On 03/05/2012 12:08 PM, Tom Lane wrote:
Robert Haas<robertmh...@gmail.com>  writes:
On Sun, Mar 4, 2012 at 10:45 AM, Andrew Dunstan<and...@dunslane.net>  wrote:
I'm just looking at this patch, and I agree, it should be testable. I'm
wondering if it wouldn't be a good idea to have a module or set of modules
for demonstrating and testing bits of the API that we expose. src/test/api
or something similar? I'm not sure how we'd automate a test for this case,
though. I guess we could use something like pg_logforward and have a UDP
receiver catch the messages and write them to a file. Something like that
should be possible to rig up in Perl. But all that seems a lot of work at
this stage of the game. So the question is do we want to commit this patch
without it?
The latest version of this patch looks sound to me.  We haven't
insisted on having even a sample application for every hook before,
let alone a regression test, so I don't think this patch needs one
either.
What we've generally asked for with hooks is a working sample usage of
the hook, just as a cross-check that something useful can be done with
it and you didn't overlook any obvious usability problems.  I agree that
a regression test is often not practical, especially not if you're not
prepared to create a whole contrib module to provide a sample usage.

In the case at hand, ISTM there are some usability questions around
where/when the hook is called: in particular, if I'm reading it right,
the hook could not override a log_min_messages-based decision that a
given message is not to be emitted.  Do we care?

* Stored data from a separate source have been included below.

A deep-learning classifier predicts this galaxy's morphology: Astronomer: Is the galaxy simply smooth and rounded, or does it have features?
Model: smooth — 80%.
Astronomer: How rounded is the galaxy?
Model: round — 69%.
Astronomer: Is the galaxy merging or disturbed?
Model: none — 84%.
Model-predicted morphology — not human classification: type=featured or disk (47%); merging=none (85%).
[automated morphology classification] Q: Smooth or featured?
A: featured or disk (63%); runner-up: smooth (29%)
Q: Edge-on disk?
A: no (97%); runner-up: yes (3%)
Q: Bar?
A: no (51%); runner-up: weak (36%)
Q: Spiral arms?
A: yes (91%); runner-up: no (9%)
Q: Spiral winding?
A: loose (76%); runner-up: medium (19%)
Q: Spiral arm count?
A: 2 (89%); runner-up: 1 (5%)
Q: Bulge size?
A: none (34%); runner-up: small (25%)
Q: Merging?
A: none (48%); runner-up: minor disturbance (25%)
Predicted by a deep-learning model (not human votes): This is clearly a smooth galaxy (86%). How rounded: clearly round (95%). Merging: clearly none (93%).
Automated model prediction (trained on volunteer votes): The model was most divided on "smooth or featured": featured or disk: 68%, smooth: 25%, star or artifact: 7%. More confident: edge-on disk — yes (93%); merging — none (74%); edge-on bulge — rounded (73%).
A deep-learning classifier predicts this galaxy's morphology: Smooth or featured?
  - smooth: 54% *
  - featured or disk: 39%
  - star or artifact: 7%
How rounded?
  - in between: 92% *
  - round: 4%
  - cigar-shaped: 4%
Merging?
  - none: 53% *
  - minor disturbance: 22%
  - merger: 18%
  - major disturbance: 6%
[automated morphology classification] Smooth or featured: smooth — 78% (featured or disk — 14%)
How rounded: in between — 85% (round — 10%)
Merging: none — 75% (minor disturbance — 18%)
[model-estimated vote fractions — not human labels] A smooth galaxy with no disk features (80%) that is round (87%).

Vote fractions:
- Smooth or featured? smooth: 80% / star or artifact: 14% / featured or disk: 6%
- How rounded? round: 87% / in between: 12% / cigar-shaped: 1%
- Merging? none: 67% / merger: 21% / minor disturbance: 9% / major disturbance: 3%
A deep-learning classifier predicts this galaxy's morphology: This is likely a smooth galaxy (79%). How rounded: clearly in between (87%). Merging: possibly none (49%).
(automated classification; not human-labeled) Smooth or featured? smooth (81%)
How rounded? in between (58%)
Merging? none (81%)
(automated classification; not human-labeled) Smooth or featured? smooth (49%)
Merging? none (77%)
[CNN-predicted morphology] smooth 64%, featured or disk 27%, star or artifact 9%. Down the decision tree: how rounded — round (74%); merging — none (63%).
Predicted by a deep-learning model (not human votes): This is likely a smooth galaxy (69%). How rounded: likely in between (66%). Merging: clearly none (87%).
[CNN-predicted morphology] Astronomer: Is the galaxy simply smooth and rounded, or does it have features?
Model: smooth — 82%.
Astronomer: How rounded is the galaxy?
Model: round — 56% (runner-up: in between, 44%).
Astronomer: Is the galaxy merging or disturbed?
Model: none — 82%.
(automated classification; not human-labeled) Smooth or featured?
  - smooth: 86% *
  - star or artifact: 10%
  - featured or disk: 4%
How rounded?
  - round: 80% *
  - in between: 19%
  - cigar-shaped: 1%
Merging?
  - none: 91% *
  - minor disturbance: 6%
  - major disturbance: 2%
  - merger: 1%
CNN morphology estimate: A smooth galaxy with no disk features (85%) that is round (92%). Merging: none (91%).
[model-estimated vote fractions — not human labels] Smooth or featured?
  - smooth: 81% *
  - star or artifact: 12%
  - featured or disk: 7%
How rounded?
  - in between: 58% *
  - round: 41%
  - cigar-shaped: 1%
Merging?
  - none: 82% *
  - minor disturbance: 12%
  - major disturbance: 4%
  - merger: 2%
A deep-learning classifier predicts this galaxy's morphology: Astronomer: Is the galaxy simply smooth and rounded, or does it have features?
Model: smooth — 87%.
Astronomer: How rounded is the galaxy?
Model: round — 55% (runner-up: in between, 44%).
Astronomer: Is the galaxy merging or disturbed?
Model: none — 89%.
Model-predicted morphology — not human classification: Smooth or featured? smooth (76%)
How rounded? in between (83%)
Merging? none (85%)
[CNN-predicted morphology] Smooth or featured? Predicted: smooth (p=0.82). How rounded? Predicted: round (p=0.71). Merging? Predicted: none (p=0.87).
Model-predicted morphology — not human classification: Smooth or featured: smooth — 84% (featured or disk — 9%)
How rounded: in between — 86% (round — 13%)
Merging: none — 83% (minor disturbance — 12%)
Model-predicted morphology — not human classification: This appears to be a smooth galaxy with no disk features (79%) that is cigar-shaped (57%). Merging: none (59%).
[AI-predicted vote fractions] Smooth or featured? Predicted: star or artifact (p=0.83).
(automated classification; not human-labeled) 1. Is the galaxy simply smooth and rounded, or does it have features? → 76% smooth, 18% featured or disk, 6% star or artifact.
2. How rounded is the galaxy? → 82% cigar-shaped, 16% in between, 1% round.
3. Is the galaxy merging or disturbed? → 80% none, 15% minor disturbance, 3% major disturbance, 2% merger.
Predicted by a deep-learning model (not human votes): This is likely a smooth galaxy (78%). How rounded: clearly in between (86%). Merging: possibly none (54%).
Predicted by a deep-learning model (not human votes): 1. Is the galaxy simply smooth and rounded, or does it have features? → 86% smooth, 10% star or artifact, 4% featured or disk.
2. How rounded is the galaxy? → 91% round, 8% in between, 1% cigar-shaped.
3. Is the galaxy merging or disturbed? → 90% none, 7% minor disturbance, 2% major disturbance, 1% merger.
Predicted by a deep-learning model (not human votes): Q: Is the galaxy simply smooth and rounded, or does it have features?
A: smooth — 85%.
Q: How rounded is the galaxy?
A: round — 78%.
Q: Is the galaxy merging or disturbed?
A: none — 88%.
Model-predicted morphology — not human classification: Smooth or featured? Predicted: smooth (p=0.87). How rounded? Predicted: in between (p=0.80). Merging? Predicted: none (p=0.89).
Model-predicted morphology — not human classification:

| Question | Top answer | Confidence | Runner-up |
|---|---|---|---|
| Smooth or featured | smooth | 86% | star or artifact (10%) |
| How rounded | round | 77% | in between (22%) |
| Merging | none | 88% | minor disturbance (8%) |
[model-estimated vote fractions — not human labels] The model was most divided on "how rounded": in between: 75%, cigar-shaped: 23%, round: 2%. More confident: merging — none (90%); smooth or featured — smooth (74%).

That's what I understand too. We could relax that at some stage in the future if we had a requirement, I guess.


   Also, if the hook
is meant to be able to change the data that gets logged, as seems to be
the case, do we care that it would also affect what gets sent to the
client?

I'd like to see a spec for exactly which fields of ErrorData the hook is
allowed to change, and some rationale.

                        

Good question. I'd somewhat be inclined to say that it should only be able to change output_to_server and output_to_client, and possibly only to change them from true to false (i.e. I'm not sure the hook should be able to induce more verbose logging.) But maybe that's too restrictive. I doubt we can enforce good behaviour, though, only state that if you break things you get to keep all the pieces.